Outro obstáculo é o atendimento ao cliente. No Reclame Aqui, portal dedicado a registrar reclamações de consumidores, há pelo menos 65 queixas a respeito da empresa desde 2015 — a maior parte relacionada à falta de entrega dos produtos ou à falta de atendimento em relação aos pedidos feitos. Um antigo cliente informou à EXAME que teve um prejuízo de 1.200 reais e que foi até mesmo ameaçado de processo ao cobrar de forma mais incisiva a entrega dos produtos.
Em resposta, a empresa afirma: "Fabricamos 25 mil telhas por mês , 300 mil por ano. São 10.000 pedidos por ano. Se colocarmos a nível de 5 anos , são 50.000 pedidos para 60 reclamações".
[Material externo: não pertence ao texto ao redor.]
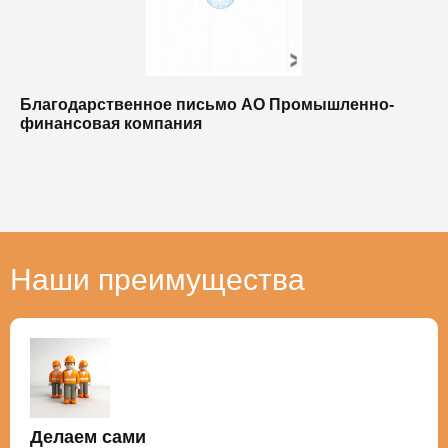
Благодарственное письмо АО Промышленно-
Б
финансовая компания
п
п
Наши преимущества
Делаем сами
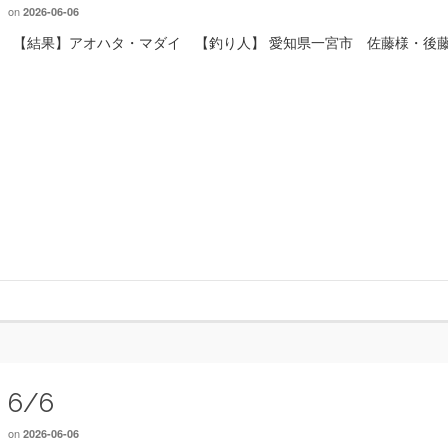
on
2026-06-06
【結果】アオハタ・マダイ 【釣り人】 愛知県一宮市 佐藤様・後
6/6
on
2026-06-06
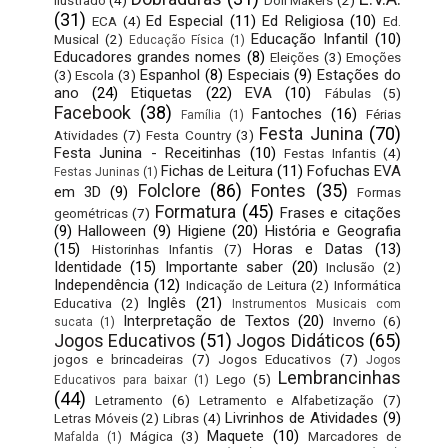
(31)
Ed Especial
(11)
Ed Religiosa
(10)
ECA
(4)
Ed.
Educação Infantil
(10)
Musical
(2)
Educação Física
(1)
Educadores grandes nomes
(8)
Eleições
(3)
Emoções
Espanhol
(8)
Especiais
(9)
Estações do
(3)
Escola
(3)
ano
(24)
Etiquetas
(22)
EVA
(10)
Fábulas
(5)
Facebook
(38)
Fantoches
(16)
Férias
Família
(1)
Festa Junina
(70)
Atividades
(7)
Festa Country
(3)
Festa Junina - Receitinhas
(10)
Festas Infantis
(4)
Fichas de Leitura
(11)
Fofuchas EVA
Festas Juninas
(1)
Folclore
(86)
Fontes
(35)
em 3D
(9)
Formas
Formatura
(45)
Frases e citações
geométricas
(7)
(9)
Halloween
(9)
Higiene
(20)
História e Geografia
(15)
Horas e Datas
(13)
Historinhas Infantis
(7)
Identidade
(15)
Importante saber
(20)
Inclusão
(2)
Independência
(12)
Indicação de Leitura
(2)
Informática
Inglês
(21)
Educativa
(2)
Instrumentos Musicais com
Interpretação de Textos
(20)
Inverno
(6)
sucata
(1)
Jogos Educativos
(51)
Jogos Didáticos
(65)
jogos e brincadeiras
(7)
Jogos Educativos
(7)
Jogos
Lembrancinhas
Lego
(5)
Educativos para baixar
(1)
(44)
Letramento
(6)
Letramento e Alfabetização
(7)
Livrinhos de Atividades
(9)
Letras Móveis
(2)
Libras
(4)
Maquete
(10)
Mágica
(3)
Marcadores de
Mafalda
(1)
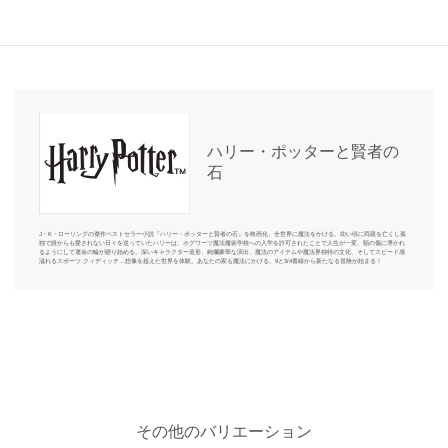
ハリー・ポッターと賢者の
石
J・K・ローリングの傑作ベストセラー小説『ハリー・ポッターと賢者の石』を映画化、全世界に魔法をかける。幼い頃に両親を亡くし孤
独で誰からも愛されない日々を送っていたハリーは、ホグワーツ魔法魔術学校への入学を許可されたことで人生が一変、額の傷に導かれ
るようにして運命の輪が廻り始める。深いキャラクター造形、絢爛豪華な演出、魔法のアイテムや魔法界独特の文化、そしてスピード感
溢れるスポーツ クィディッチ…想像を超えた世界を体験。あなたの家も魔法にかける。9と3/4番線から新たなる冒険が始まる！
その他のバリエーション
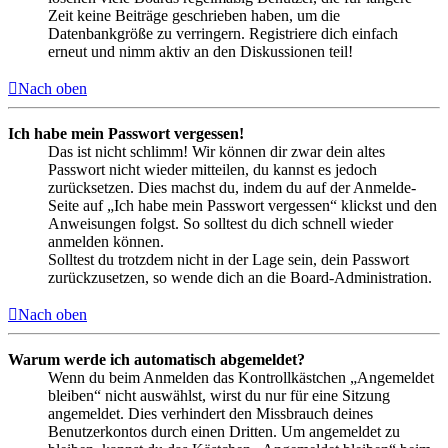
Zeit keine Beiträge geschrieben haben, um die
Datenbankgröße zu verringern. Registriere dich einfach
erneut und nimm aktiv an den Diskussionen teil!
Nach oben
Ich habe mein Passwort vergessen!
Das ist nicht schlimm! Wir können dir zwar dein altes
Passwort nicht wieder mitteilen, du kannst es jedoch
zurücksetzen. Dies machst du, indem du auf der Anmelde-
Seite auf „Ich habe mein Passwort vergessen“ klickst und den
Anweisungen folgst. So solltest du dich schnell wieder
anmelden können.
Solltest du trotzdem nicht in der Lage sein, dein Passwort
zurückzusetzen, so wende dich an die Board-Administration.
Nach oben
Warum werde ich automatisch abgemeldet?
Wenn du beim Anmelden das Kontrollkästchen „Angemeldet
bleiben“ nicht auswählst, wirst du nur für eine Sitzung
angemeldet. Dies verhindert den Missbrauch deines
Benutzerkontos durch einen Dritten. Um angemeldet zu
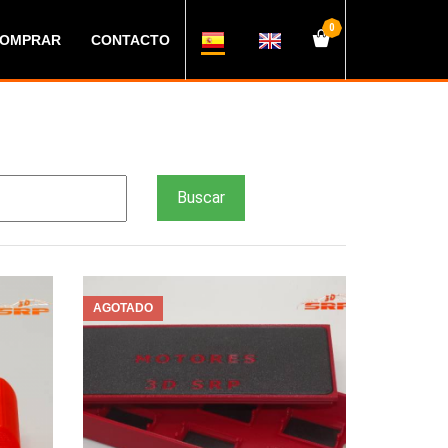
0
COMPRAR
CONTACTO
AGOTADO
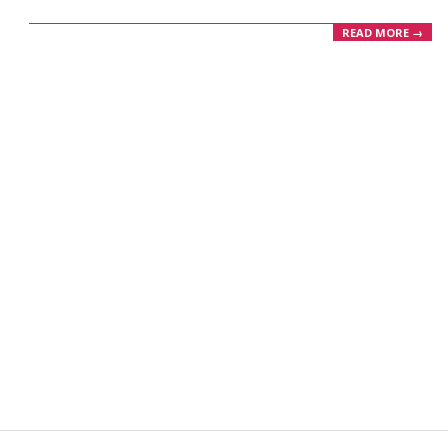
READ MORE →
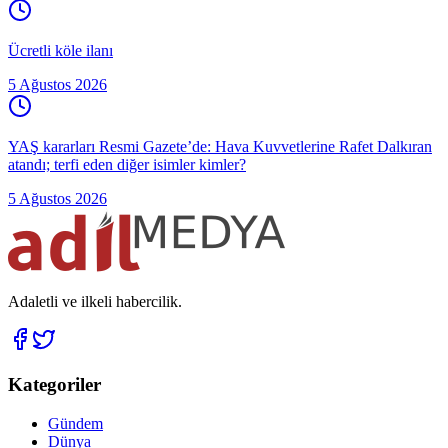
Ücretli köle ilanı
5 Ağustos 2026
YAŞ kararları Resmi Gazete’de: Hava Kuvvetlerine Rafet Dalkıran
atandı; terfi eden diğer isimler kimler?
5 Ağustos 2026
Adaletli ve ilkeli habercilik.
Kategoriler
Gündem
Dünya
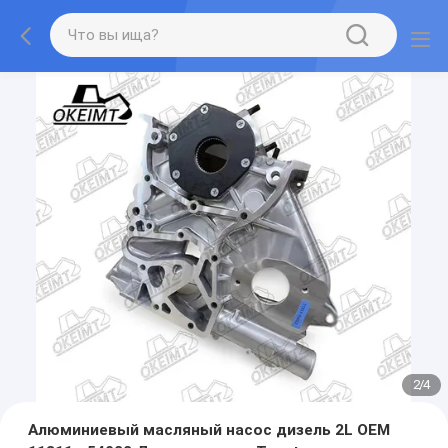
2
/
4
Алюминиевый масляный насос дизель 2L OEM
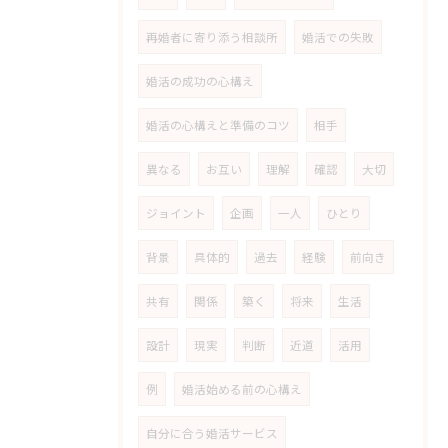
再婚者に寄り添う相談所
婚活での失敗
婚活の成功の心構え
婚活の心構えと準備のコツ
相手
異なる
お互い
理解
確認
大切
ジョイント
企画
一人
ひとり
背景
具体的
過去
経験
前向き
共有
関係
築く
将来
生活
設計
現実
判断
近道
活用
例
婚活始める前の心構え
自分に合う婚活サービス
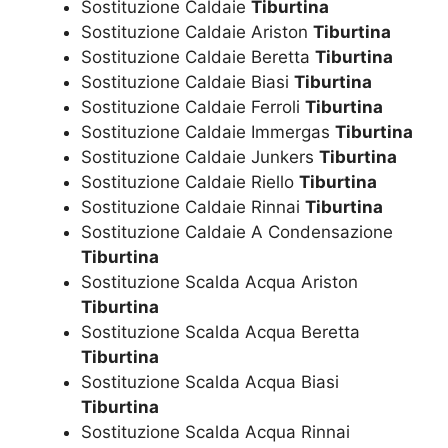
Sostituzione Caldaie
Tiburtina
Sostituzione Caldaie Ariston
Tiburtina
Sostituzione Caldaie Beretta
Tiburtina
Sostituzione Caldaie Biasi
Tiburtina
Sostituzione Caldaie Ferroli
Tiburtina
Sostituzione Caldaie Immergas
Tiburtina
Sostituzione Caldaie Junkers
Tiburtina
Sostituzione Caldaie Riello
Tiburtina
Sostituzione Caldaie Rinnai
Tiburtina
Sostituzione Caldaie A Condensazione
Tiburtina
Sostituzione Scalda Acqua Ariston
Tiburtina
Sostituzione Scalda Acqua Beretta
Tiburtina
Sostituzione Scalda Acqua Biasi
Tiburtina
Sostituzione Scalda Acqua Rinnai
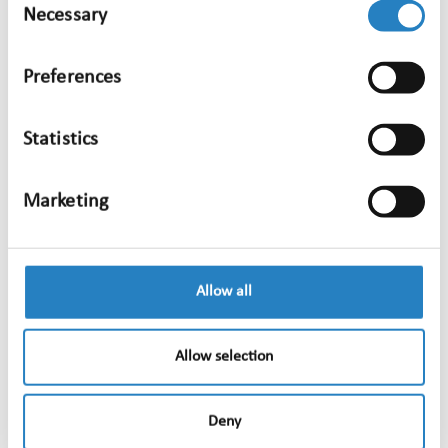
Bij onvoorziene situaties (zoals slecht weer,
Necessary
Selection
grote drukte, medische issues) signaleren
festivals via Mediawatch direct waarover
Preferences
wordt gepraat. Dat kan helpen om
gefundeerde keuzes te maken, snel te
Statistics
communiceren met pers en publiek, en
geruchten vroegtijdig te managen.
Marketing
Festivalvoorbeeld: Lowlands
Denk aan een festival als Lowlands. Met tientallen
podia, duizenden bezoekers en aandacht van
Allow all
landelijke en internationale media is overzicht
cruciaal. Door actief te monitoren kunnen ze
Allow selection
razendsnel inspelen op trends, de stemming
peilen, direct reageren op vragen én mooie
momenten vastleggen. Zo bouwen ze continu aan
Deny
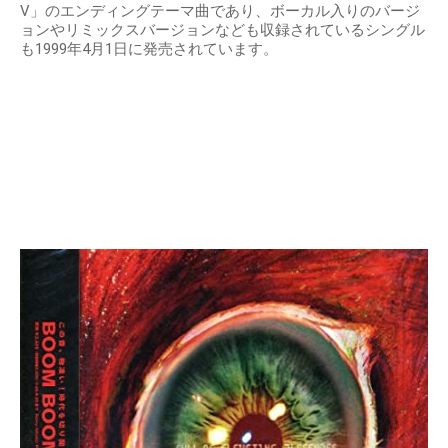
V」のエンディングテーマ曲であり、ボーカル入りのバージ
ョンやリミックスバージョンなども収録されているシングル
も1999年4月1日に発売されています。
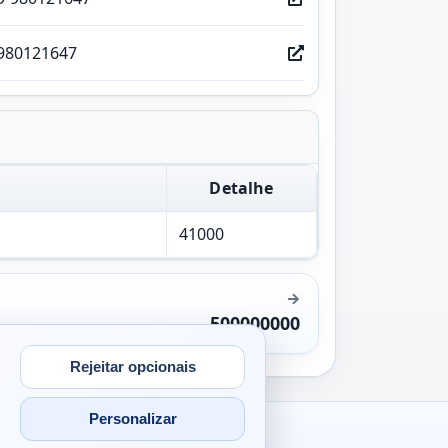
980121647
Detalhe
41000
500000000
Rejeitar opcionais
Personalizar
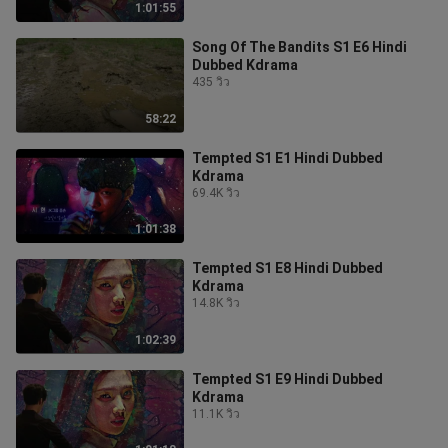
1:01:55
Song Of The Bandits S1 E6 Hindi
Dubbed Kdrama
435 วิว
58:22
Tempted S1 E1 Hindi Dubbed
Kdrama
69.4K วิว
1:01:38
Tempted S1 E8 Hindi Dubbed
Kdrama
14.8K วิว
1:02:39
Tempted S1 E9 Hindi Dubbed
Kdrama
11.1K วิว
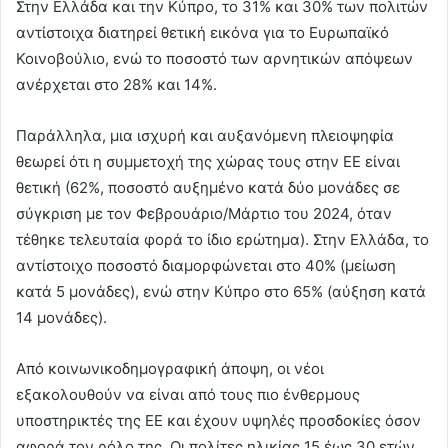
Στην Ελλάδα και την Κύπρο, το 31% και 30% των πολιτών
αντίστοιχα διατηρεί θετική εικόνα για το Ευρωπαϊκό
Κοινοβούλιο, ενώ το ποσοστό των αρνητικών απόψεων
ανέρχεται στο 28% και 14%.
Παράλληλα, μια ισχυρή και αυξανόμενη πλειοψηφία
θεωρεί ότι η συμμετοχή της χώρας τους στην ΕΕ είναι
θετική (62%, ποσοστό αυξημένο κατά δύο μονάδες σε
σύγκριση με τον Φεβρουάριο/Μάρτιο του 2024, όταν
τέθηκε τελευταία φορά το ίδιο ερώτημα). Στην Ελλάδα, το
αντίστοιχο ποσοστό διαμορφώνεται στο 40% (μείωση
κατά 5 μονάδες), ενώ στην Κύπρο στο 65% (αύξηση κατά
14 μονάδες).
Από κοινωνικοδημογραφική άποψη, οι νέοι
εξακολουθούν να είναι από τους πιο ένθερμους
υποστηρικτές της ΕΕ και έχουν υψηλές προσδοκίες όσον
αφορά τον ρόλο της. Οι πολίτες ηλικίας 15 έως 30 ετών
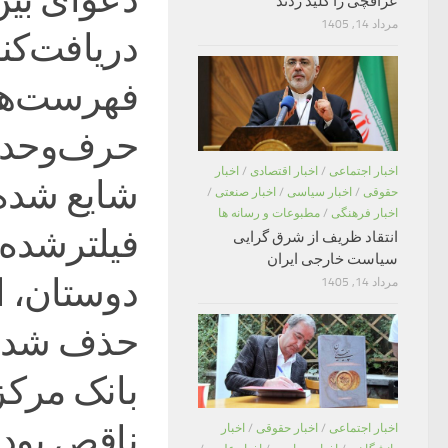
عراقچی را کلید زدند
مرداد 14, 1405
دریافت‌کن
فهرست‌ها
حرف‌وحدیث
اخبار اجتماعی
/
اخبار اقتصادی
/
اخبار
شایع شده
حقوقی
/
اخبار سیاسی
/
اخبار صنعتی
/
اخبار فرهنگی
/
مطبوعات و رسانه ها
فیلترشده 
انتقاد ظریف از شرق گرایی
سیاست خارجی ایران
دوستان، ا
مرداد 14, 1405
حذف شده 
بانک مرکز
ناقص بود 
اخبار اجتماعی
/
اخبار حقوقی
/
اخبار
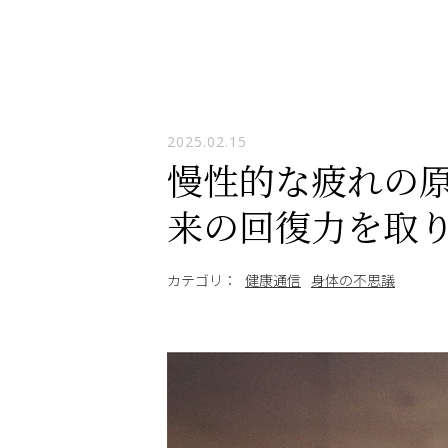
2025.02.15
慢性的な疲れの
来の回復力を取
カテゴリ：
健康通信
身体の不思議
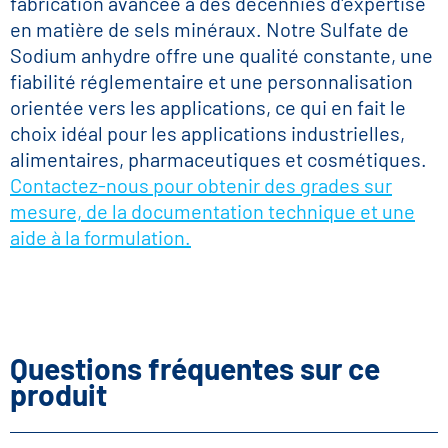
fabrication avancée à des décennies d'expertise
en matière de sels minéraux. Notre Sulfate de
Sodium anhydre offre une qualité constante, une
fiabilité réglementaire et une personnalisation
orientée vers les applications, ce qui en fait le
choix idéal pour les applications industrielles,
alimentaires, pharmaceutiques et cosmétiques.
Contactez-nous pour obtenir des grades sur
mesure, de la documentation technique et une
aide à la formulation.
Questions fréquentes sur ce
produit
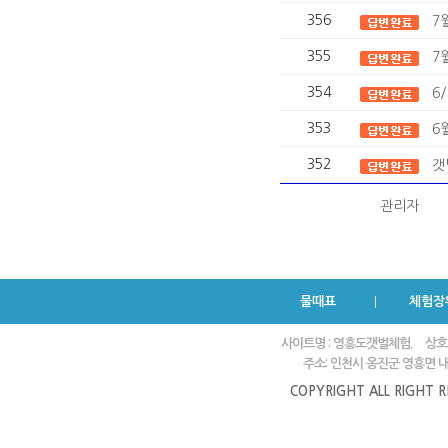
356
7
355
7
354
6
353
6
352
갯
관리자
물때표
체험장
사이트명 : 영흥도갯벌체험.
상호
주소: 인천시 옹진군 영흥면 내리
COPYRIGHT ALL RIGHT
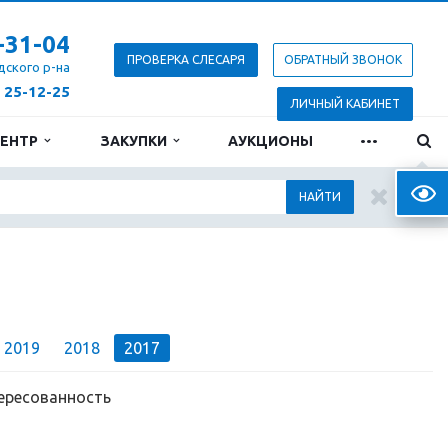
-31-04
ПРОВЕРКА СЛЕСАРЯ
ОБРАТНЫЙ ЗВОНОК
дского р-на
) 25-12-25
ЛИЧНЫЙ КАБИНЕТ
...
ЦЕНТР
ЗАКУПКИ
АУКЦИОНЫ
Верс
НАЙТИ
2019
2018
2017
тересованность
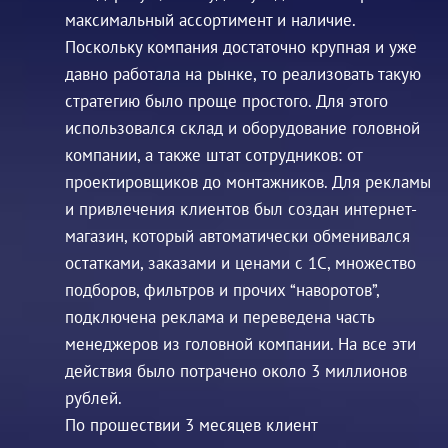
максимальный ассортимент и наличие.
Поскольку компания достаточно крупная и уже
давно работала на рынке, то реализовать такую
стратегию было проще простого. Для этого
использовался склад и оборудование головной
компании, а также штат сотрудников: от
проектировщиков до монтажников. Для рекламы
и привлечения клиентов был создан интернет-
магазин, который автоматически обменивался
остатками, заказами и ценами с 1С, множество
подборов, фильтров и прочих “наворотов”,
подключена реклама и переведена часть
менеджеров из головной компании. На все эти
действия было потрачено около 3 миллионов
рублей.
По прошествии 3 месяцев клиент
Essa não é a primeira vez que a Telite participará de uma rodada de captação. Pouco tempo depois de ter sido fundada, em 2013, a empresa recebeu um aporte de 700.000 reais da rede de investidores Gávea Angels para começar a funcionar, em uma rodada com 11 investidores.
Agora, o plano é ampliar ainda mais a atuação no país. Além de aliar o processo de produção do grafeno à linha de produção — que hoje recicla mais de 200 toneladas de resíduos por mês — a Telite quer trazer total transparência para seus clientes. Tudo deve acontecer por meio de mais funções no aplicativo, em que ao colher cada quantidade de resíduos nas empresas clientes, será possível rastrear, usando QR Code, todo o processo de reciclagem daquele resíduo, até saber quantas telhas foram fabricadas com ele e para onde foram vendidas.
Além disso, sair da atuação regional e poder conquistar clientes em grandes cidades também está nos planos da empresa. Dependendo do porte do novo cliente, a Telite cogita construir novas instalações na cidade em que o cliente estiver localizado ou, ainda, fretar vagões para trazer os resíduos através de vias férreas para o Rio de Janeiro.
“Queremos ser referência em sustentabilidade e, agora, em energia limpa. O investimento deve nos ajudar a chegar em ainda mais cidades e sabemos que temos potencial para crescer”, finaliza Leonardo.
Potencial para a energia solar, não falta. Um levantamento divulgado recentemente pela Associação Brasileira de Energia Fotovoltaica (Absolar) mostra que a capacidade instalada de energia solar no país é de 8 GW, aproximadamente, valor que é similar a metade da energia gerada por Itaipu.
Destes, 4,4 GW são produzidos via geração distribuída (pequenos produtores de energia solar). A entidade estima que, em 2021, esse volume praticamente dobre, passado a representar sozinho 8 GW. A justificativa está no potencial a ser explorado: de acordo com a entidade, dos 86 milhões de consumidores de energia elétrica, apenas 0,6% utiliza a geração solar.
Ou seja, em mercado no qual a aplicação dos painéis fotovoltaicos ainda tem espaço para conquistar, a Telite pode ter espaço de sobra para crescer no país.